El nefasto síndrome de la conformidad

Agustín Saavedra Weise

26-08-2005

Como es sabido, síndrome significa el conjunto de elementos que hacen una enfermedad. Si usted tose, le duele la garganta y se siente un poco afiebrado, podríamos decir que tiene el síndrome de la gripe. Pues bien, en esta nuestra Bolivia (algo parecido sucede en toda América Latina) tenemos un conjunto de síndromes colectivos bastante negativos –ya oportunamente me referiré a otros–, pero en esta ocasión quiero mencionar uno en particular: el síndrome de la conformidad. ¿Qué es eso? Simple y llanamente, el gusto por la mediocridad, por quedarse en el ‘más o menos’ sin procurar la excelencia y, peor aún, conformarse con los propios infortunios por el simple razonamiento de que hay otros peores, lo cual cae dentro del viejo refrán “Mal de muchos, consuelo de tontos”.
Veamos. Si me arreglan el auto, siempre quedará una ‘fallita’; hay que volver y volver al taller hasta que la cosa quede bien. No hubo –desde el principio y por efecto de la tendencia de una negativa cultura al respecto– la intención de hacer las cosas a la perfección; es cuestión de cumplir y punto. Del taller mecánico pasemos a cualquier otro lugar: sea trabajo de oficina, consultorio médico, bufete de abogados, arte, oficio o política y con las naturales excepciones del caso, casi todo es más o menos, casi todo es mediocre. Y lo más dañino aún: al que se queja, lo creen chiflado o petulante y llegan a decirle cosas tales como “si no estás conforme, ándate del país”, “no te me vengas a hacer el europeo, acá estamos en Bolivia” y otras zonceras por el estilo. En suma: existe –en la mente plural de la comunidad– un innato sentimiento de que necesariamente ‘no podemos’ hacer bien las cosas y hay que conformarse con el estado actual de la situación. Increíble, pero cierto, ¿no?
A esta funesta predisposición psicológica se le agrega algo más.
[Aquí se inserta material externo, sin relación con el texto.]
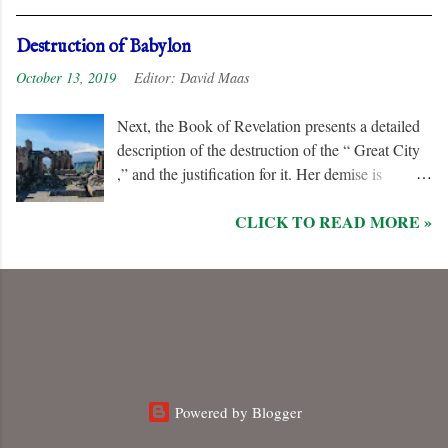
when the “ Two Witnesses ” are murdered.
Unlike the “ nations ” and the “ Kings of the
Destruction of Babylon
Earth ,” they are irredeemable, and therefore their
October 13, 2019
Editor:
David Maas
names are excluded from the “ Book of Life .”
Next, the Book of Revelation presents a detailed
description of the destruction of the “ Great City
,” and the justification for it. Her demise is
caused, in part, by the hatred of the “ Ten Kings ”
CLICK TO READ MORE »
who are allied with the “ Beast from the Sea .”
They are driven by God to desolate and “ burn
her utterly with fire ” for her dominance of world
commerce, “ sorcery ,” and especially her
persecution of the “ saints .”
Powered by Blogger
Si hablamos –otro simple ejemplo– de delincuencia, casi con seguridad desde un alto jefe policial hasta una simple ama de casa dirán: “Ah, pero mal que mal estamos mucho mejor que en San Pablo o Lima”. Léase: el del lado tiene 10 granos y yo tengo cuatro, por tanto me conformo o estoy mejor...
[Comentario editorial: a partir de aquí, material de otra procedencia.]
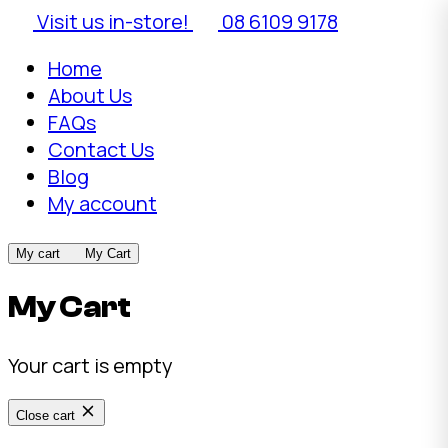
Visit us in-store!
08 6109 9178
Home
About Us
FAQs
Contact Us
Blog
My account
My cart
My Cart
My Cart
Your cart is empty
Close cart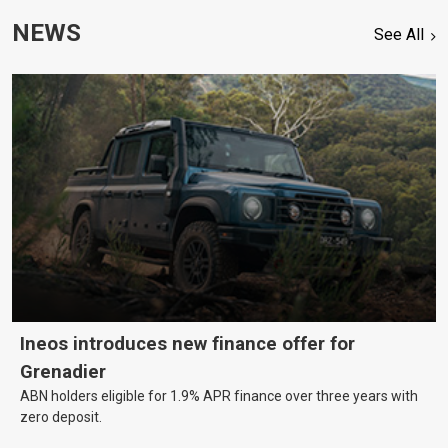
NEWS
See All
Ineos introduces new finance offer for
Grenadier
ABN holders eligible for 1.9% APR finance over three years with
zero deposit.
Ni la búsqueda patológica de lo ‘más o menos’ ni el conformismo son buenos para el progreso de una sociedad. Si uno tiene un feo forúnculo, ¡caramba!, debe procurar curarlo de inmediato y no conformarse porque el vecino tiene más de lo mismo. Si alguien no hace bien las cosas, no significa que uno, con un esfuerzo adicional, sí lo pueda hacer.
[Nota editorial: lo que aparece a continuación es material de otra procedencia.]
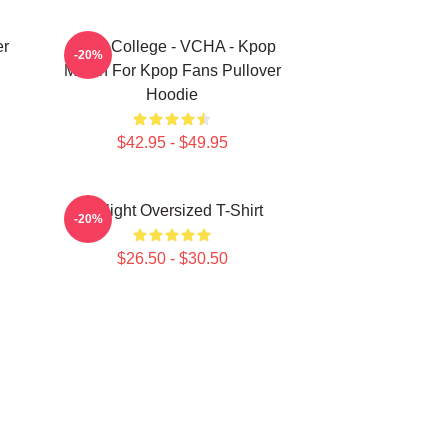
er
Kpop College - VCHA - Kpop
-20%
Merch For Kpop Fans Pullover
Hoodie
$42.95 - $49.95
V-Flight Oversized T-Shirt
-20%
$26.50 - $30.50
En la medida en que Bolivia supere esta actitud de mediocridad en su ‘performance’ y de conformismo en sus actitudes, tal vez el país podrá mejorar y cambiar cualitativamente. De continuar con estas pautas mentales y prácticas negativas, solamente se puede garantizar mayor atraso y una mediocridad cada vez más grande. Lamentable, pero así nomás son las cosas.